_Challenge_.
Copy out every line of the data below word for word, leaving out the pictures.

Supplied data start

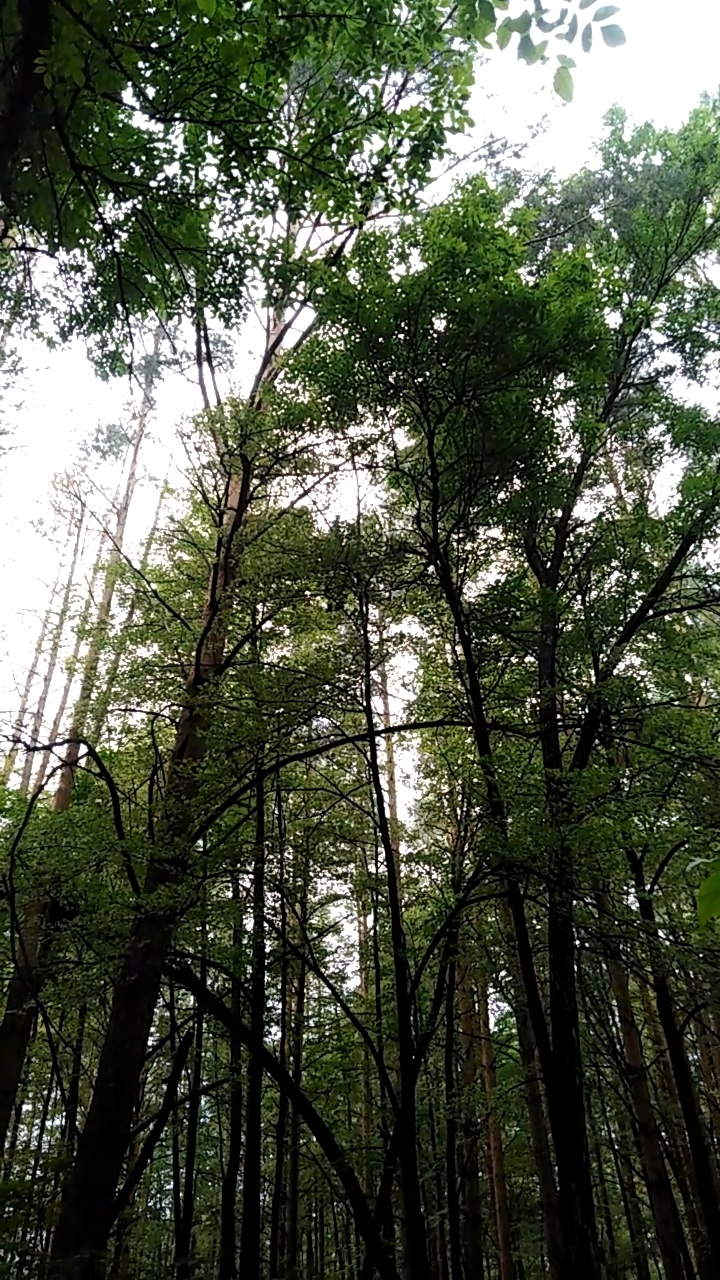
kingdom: Animalia
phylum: Chordata
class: Aves
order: Passeriformes
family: Acrocephalidae
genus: Hippolais
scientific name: Hippolais icterina
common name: Icterine warbler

Supplied data end

_Answer below_.
kingdom: Animalia
phylum: Chordata
class: Aves
order: Passeriformes
family: Acrocephalidae
genus: Hippolais
scientific name: Hippolais icterina
common name: Icterine warbler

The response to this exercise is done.